La podóloga del Hospital Vithas Sevilla, Beatriz Hernáez, presenta los consejos para que la romería no acabe antes por problemas con los pies.
El Camino del Rocío es una experiencia única, pero también un importante reto físico, especialmente para los pies. Las largas caminatas, el calor, la arena y el uso de un calzado inadecuado pueden provocar distintos problemas en esa parte del cuerpo durante el Camino del Rocío, desde ampollas y sobrecargas hasta inflamaciones o lesiones más serias. Conocer las patologías más frecuentes y cómo prevenirlas es clave para disfrutar de la romería sin contratiempos.
Para evitar que ese esfuerzo acabe generando problemas en los pies, el Servicio de Podología de Vithas Sevilla ha elaborado una guía para reconocer las principales patologías que pueden darse en el camino:
- Ampollas: la lesión más habitual durante la peregrinación, causada por el roce continuo del calzado y que puede infectarse fácilmente por el calor y el polvo.
- Fascitis plantar: inflamación de la fascia plantar provocada por caminar muchos kilómetros sobre arena o terrenos irregulares, con un dolor intenso al apoyar el talón y rigidez al levantarse.
- Tendinitis aquílea: dolor en la parte posterior del tobillo debido a sobrecarga, esfuerzos prolongados y calzado inadecuado.
- Hiperqueratosis: es el engrosamiento de la piel que aparece como respuesta a una fricción o presión repetida. Aunque al principio no suelen doler, si aumentan mucho de tamaño y grosor pueden causar molestias al caminar.
- Uñas negras y uñas encarnadas: provocadas por presión repetida, golpes o hinchazón del pie dentro del zapato, especialmente tras varios días de camino. Las uñas encarnadas son bastante frecuentes durante la peregrinación del Rocío, sobre todo después de varios días caminando. En el Rocío, una pequeña molestia en la uña puede convertirse rápido en un problema serio porque el pie sigue sometido a esfuerzo constante.
- Esguinces y torceduras: muy frecuentes al caminar por arena, barro o superficies irregulares, agravadas por el cansancio.
- Metatarsalgia: dolor en la parte delantera del pie, con sensación de quemazón y presión tras largas caminatas. Suele producirse cuando la planta de los pies soporta demasiado impacto durante muchas horas caminando. Además del dolor, puede sentirse inflamación, pinchazos al apoyar el pie.
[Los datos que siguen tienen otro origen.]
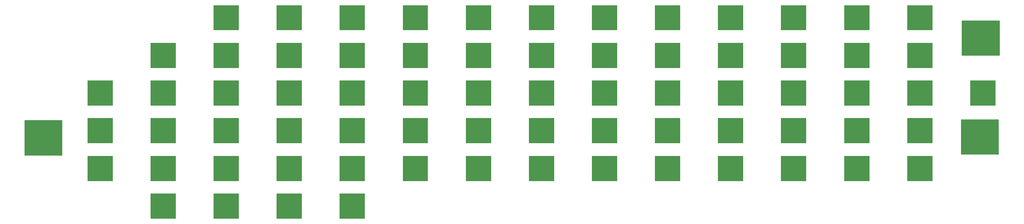
<source format=gbs>
G04*
G04 #@! TF.GenerationSoftware,Altium Limited,Altium Designer,20.0.2 (26)*
G04*
G04 Layer_Color=16711935*
%FSLAX25Y25*%
%MOIN*%
G70*
G01*
G75*
G36*
X1222047Y566142D02*
X1198425D01*
Y589764D01*
X1222047D01*
Y566142D01*
D02*
G37*
G36*
X1162992D02*
X1139370D01*
Y589764D01*
X1162992D01*
Y566142D01*
D02*
G37*
G36*
X1103937D02*
X1080315D01*
Y589764D01*
X1103937D01*
Y566142D01*
D02*
G37*
G36*
X1044882D02*
X1021260D01*
Y589764D01*
X1044882D01*
Y566142D01*
D02*
G37*
G36*
X985827D02*
X962205D01*
Y589764D01*
X985827D01*
Y566142D01*
D02*
G37*
G36*
X926772D02*
X903150D01*
Y589764D01*
X926772D01*
Y566142D01*
D02*
G37*
G36*
X867717D02*
X844094D01*
Y589764D01*
X867717D01*
Y566142D01*
D02*
G37*
G36*
X808661D02*
X785039D01*
Y589764D01*
X808661D01*
Y566142D01*
D02*
G37*
G36*
X749606D02*
X725984D01*
Y589764D01*
X749606D01*
Y566142D01*
D02*
G37*
G36*
X690551D02*
X666929D01*
Y589764D01*
X690551D01*
Y566142D01*
D02*
G37*
G36*
X631496D02*
X607874D01*
Y589764D01*
X631496D01*
Y566142D01*
D02*
G37*
G36*
X572441D02*
X548819D01*
Y589764D01*
X572441D01*
Y566142D01*
D02*
G37*
G36*
X1285039Y542126D02*
X1249606D01*
Y575197D01*
X1285039D01*
Y542126D01*
D02*
G37*
G36*
X1222047Y530709D02*
X1198425D01*
Y554331D01*
X1222047D01*
Y530709D01*
D02*
G37*
G36*
X1162992D02*
X1139370D01*
Y554331D01*
X1162992D01*
Y530709D01*
D02*
G37*
G36*
X1103937D02*
X1080315D01*
Y554331D01*
X1103937D01*
Y530709D01*
D02*
G37*
G36*
X1044882D02*
X1021260D01*
Y554331D01*
X1044882D01*
Y530709D01*
D02*
G37*
G36*
X985827D02*
X962205D01*
Y554331D01*
X985827D01*
Y530709D01*
D02*
G37*
G36*
X926772D02*
X903150D01*
Y554331D01*
X926772D01*
Y530709D01*
D02*
G37*
G36*
X867717D02*
X844094D01*
Y554331D01*
X867717D01*
Y530709D01*
D02*
G37*
G36*
X808661D02*
X785039D01*
Y554331D01*
X808661D01*
Y530709D01*
D02*
G37*
G36*
X749606D02*
X725984D01*
Y554331D01*
X749606D01*
Y530709D01*
D02*
G37*
G36*
X690551D02*
X666929D01*
Y554331D01*
X690551D01*
Y530709D01*
D02*
G37*
G36*
X631496D02*
X607874D01*
Y554331D01*
X631496D01*
Y530709D01*
D02*
G37*
G36*
X572441D02*
X548819D01*
Y554331D01*
X572441D01*
Y530709D01*
D02*
G37*
G36*
X513386D02*
X489764D01*
Y554331D01*
X513386D01*
Y530709D01*
D02*
G37*
G36*
X1281102Y495276D02*
X1257480D01*
Y518898D01*
X1281102D01*
Y495276D01*
D02*
G37*
G36*
X1222047D02*
X1198425D01*
Y518898D01*
X1222047D01*
Y495276D01*
D02*
G37*
G36*
X1162992D02*
X1139370D01*
Y518898D01*
X1162992D01*
Y495276D01*
D02*
G37*
G36*
X1103937D02*
X1080315D01*
Y518898D01*
X1103937D01*
Y495276D01*
D02*
G37*
G36*
X1044882D02*
X1021260D01*
Y518898D01*
X1044882D01*
Y495276D01*
D02*
G37*
G36*
X985827D02*
X962205D01*
Y518898D01*
X985827D01*
Y495276D01*
D02*
G37*
G36*
X926772D02*
X903150D01*
Y518898D01*
X926772D01*
Y495276D01*
D02*
G37*
G36*
X867717D02*
X844094D01*
Y518898D01*
X867717D01*
Y495276D01*
D02*
G37*
G36*
X808661D02*
X785039D01*
Y518898D01*
X808661D01*
Y495276D01*
D02*
G37*
G36*
X749606D02*
X725984D01*
Y518898D01*
X749606D01*
Y495276D01*
D02*
G37*
G36*
X690551D02*
X666929D01*
Y518898D01*
X690551D01*
Y495276D01*
D02*
G37*
G36*
X631496D02*
X607874D01*
Y518898D01*
X631496D01*
Y495276D01*
D02*
G37*
G36*
X572441D02*
X548819D01*
Y518898D01*
X572441D01*
Y495276D01*
D02*
G37*
G36*
X513386D02*
X489764D01*
Y518898D01*
X513386D01*
Y495276D01*
D02*
G37*
G36*
X454331D02*
X430709D01*
Y518898D01*
X454331D01*
Y495276D01*
D02*
G37*
G36*
X1222047Y459842D02*
X1198425D01*
Y483465D01*
X1222047D01*
Y459842D01*
D02*
G37*
G36*
X1162992D02*
X1139370D01*
Y483465D01*
X1162992D01*
Y459842D01*
D02*
G37*
G36*
X1103937D02*
X1080315D01*
Y483465D01*
X1103937D01*
Y459842D01*
D02*
G37*
G36*
X1044882D02*
X1021260D01*
Y483465D01*
X1044882D01*
Y459842D01*
D02*
G37*
G36*
X985827D02*
X962205D01*
Y483465D01*
X985827D01*
Y459842D01*
D02*
G37*
G36*
X926772D02*
X903150D01*
Y483465D01*
X926772D01*
Y459842D01*
D02*
G37*
G36*
X867717D02*
X844094D01*
Y483465D01*
X867717D01*
Y459842D01*
D02*
G37*
G36*
X808661D02*
X785039D01*
Y483465D01*
X808661D01*
Y459842D01*
D02*
G37*
G36*
X749606D02*
X725984D01*
Y483465D01*
X749606D01*
Y459842D01*
D02*
G37*
G36*
X690551D02*
X666929D01*
Y483465D01*
X690551D01*
Y459842D01*
D02*
G37*
G36*
X631496D02*
X607874D01*
Y483465D01*
X631496D01*
Y459842D01*
D02*
G37*
G36*
X572441D02*
X548819D01*
Y483465D01*
X572441D01*
Y459842D01*
D02*
G37*
G36*
X513386D02*
X489764D01*
Y483465D01*
X513386D01*
Y459842D01*
D02*
G37*
G36*
X454331D02*
X430709D01*
Y483465D01*
X454331D01*
Y459842D01*
D02*
G37*
G36*
X1284252Y449213D02*
X1248819D01*
Y482283D01*
X1284252D01*
Y449213D01*
D02*
G37*
G36*
X407087Y448425D02*
X371654D01*
Y481496D01*
X407087D01*
Y448425D01*
D02*
G37*
G36*
X1222047Y424409D02*
X1198425D01*
Y448032D01*
X1222047D01*
Y424409D01*
D02*
G37*
G36*
X1162992D02*
X1139370D01*
Y448032D01*
X1162992D01*
Y424409D01*
D02*
G37*
G36*
X1103937D02*
X1080315D01*
Y448032D01*
X1103937D01*
Y424409D01*
D02*
G37*
G36*
X1044882D02*
X1021260D01*
Y448032D01*
X1044882D01*
Y424409D01*
D02*
G37*
G36*
X985827D02*
X962205D01*
Y448032D01*
X985827D01*
Y424409D01*
D02*
G37*
G36*
X926772D02*
X903150D01*
Y448032D01*
X926772D01*
Y424409D01*
D02*
G37*
G36*
X867717D02*
X844094D01*
Y448032D01*
X867717D01*
Y424409D01*
D02*
G37*
G36*
X808661D02*
X785039D01*
Y448032D01*
X808661D01*
Y424409D01*
D02*
G37*
G36*
X749606D02*
X725984D01*
Y448032D01*
X749606D01*
Y424409D01*
D02*
G37*
G36*
X690551D02*
X666929D01*
Y448032D01*
X690551D01*
Y424409D01*
D02*
G37*
G36*
X631496D02*
X607874D01*
Y448032D01*
X631496D01*
Y424409D01*
D02*
G37*
G36*
X572441D02*
X548819D01*
Y448032D01*
X572441D01*
Y424409D01*
D02*
G37*
G36*
X513386D02*
X489764D01*
Y448032D01*
X513386D01*
Y424409D01*
D02*
G37*
G36*
X454331D02*
X430709D01*
Y448032D01*
X454331D01*
Y424409D01*
D02*
G37*
G36*
X690551Y388976D02*
X666929D01*
Y412598D01*
X690551D01*
Y388976D01*
D02*
G37*
G36*
X631496D02*
X607874D01*
Y412598D01*
X631496D01*
Y388976D01*
D02*
G37*
G36*
X572441D02*
X548819D01*
Y412598D01*
X572441D01*
Y388976D01*
D02*
G37*
G36*
X513386D02*
X489764D01*
Y412598D01*
X513386D01*
Y388976D01*
D02*
G37*
M02*

</source>
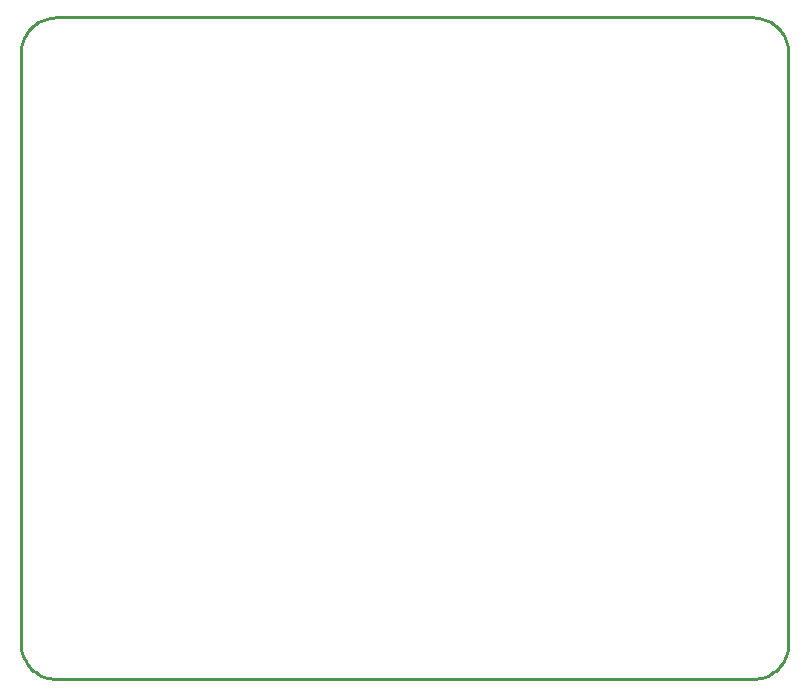
<source format=gbr>
G04 EAGLE Gerber RS-274X export*
G75*
%MOMM*%
%FSLAX34Y34*%
%LPD*%
%IN*%
%IPPOS*%
%AMOC8*
5,1,8,0,0,1.08239X$1,22.5*%
G01*
%ADD10C,0.254000*%


D10*
X0Y30000D02*
X114Y27385D01*
X456Y24791D01*
X1022Y22235D01*
X1809Y19739D01*
X2811Y17321D01*
X4019Y15000D01*
X5425Y12793D01*
X7019Y10716D01*
X8787Y8787D01*
X10716Y7019D01*
X12793Y5425D01*
X15000Y4019D01*
X17321Y2811D01*
X19739Y1809D01*
X22235Y1022D01*
X24791Y456D01*
X27385Y114D01*
X30000Y0D01*
X620000Y0D01*
X622615Y114D01*
X625209Y456D01*
X627765Y1022D01*
X630261Y1809D01*
X632679Y2811D01*
X635000Y4019D01*
X637207Y5425D01*
X639284Y7019D01*
X641213Y8787D01*
X642981Y10716D01*
X644575Y12793D01*
X645981Y15000D01*
X647189Y17321D01*
X648191Y19739D01*
X648978Y22235D01*
X649544Y24791D01*
X649886Y27385D01*
X650000Y30000D01*
X650000Y530000D01*
X649886Y532615D01*
X649544Y535209D01*
X648978Y537765D01*
X648191Y540261D01*
X647189Y542679D01*
X645981Y545000D01*
X644575Y547207D01*
X642981Y549284D01*
X641213Y551213D01*
X639284Y552981D01*
X637207Y554575D01*
X635000Y555981D01*
X632679Y557189D01*
X630261Y558191D01*
X627765Y558978D01*
X625209Y559544D01*
X622615Y559886D01*
X620000Y560000D01*
X30000Y560000D01*
X27385Y559886D01*
X24791Y559544D01*
X22235Y558978D01*
X19739Y558191D01*
X17321Y557189D01*
X15000Y555981D01*
X12793Y554575D01*
X10716Y552981D01*
X8787Y551213D01*
X7019Y549284D01*
X5425Y547207D01*
X4019Y545000D01*
X2811Y542679D01*
X1809Y540261D01*
X1022Y537765D01*
X456Y535209D01*
X114Y532615D01*
X0Y530000D01*
X0Y30000D01*
M02*

</source>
- Hongos y problemas dermatológicos: favorecidos por la humedad, el sudor y el calor mantenido durante horas. Los hongos provocan picor, enrojecimiento, mal olor, descamación de la piel e incluso pequeñas grietas entre los dedos. En algunos casos también pueden afectar a las uñas, haciendo que se vuelvan más gruesas, amarillentas y frágiles.
- Edema e hinchazón de pies y tobillos: sensación de pesadez y inflamación producida por el esfuerzo, el calor y la dificultad del retorno venoso. Los pacientes suelen referir: “no me entran las botas”, “tengo los pies como globos” o “siento los pies pesados”.
Decálogo para cuidar los pies en Peregrinación a la Aldea del Rocío
- Revisa tus pies antes de empezar el camino para detectar posibles problemas.
- No estrenes calzado el día de la salida; debe estar ya adaptado al pie.
- Usa calzado cerrado, cómodo y que sujete bien el pie para evitar lesiones.
- Utiliza calcetines de algodón o materiales transpirables para evitar rozaduras y sudor.
- Mantén una buena higiene de los pies, lavándolos y secándolos bien, sobre todo entre los dedos.
- Cambia de calcetines si se mojan o sudan en exceso.
- En las paradas, descansa los pies y, si puedes, elévalos para mejorar la circulación.
- No ignores pequeñas molestias: ampollas o rozaduras deben tratarse cuanto antes.
- Hidrata la piel de los pies, evitando siempre la zona entre los dedos.
- Si aparece dolor o lesión importante, acude a tu podólogo habitual.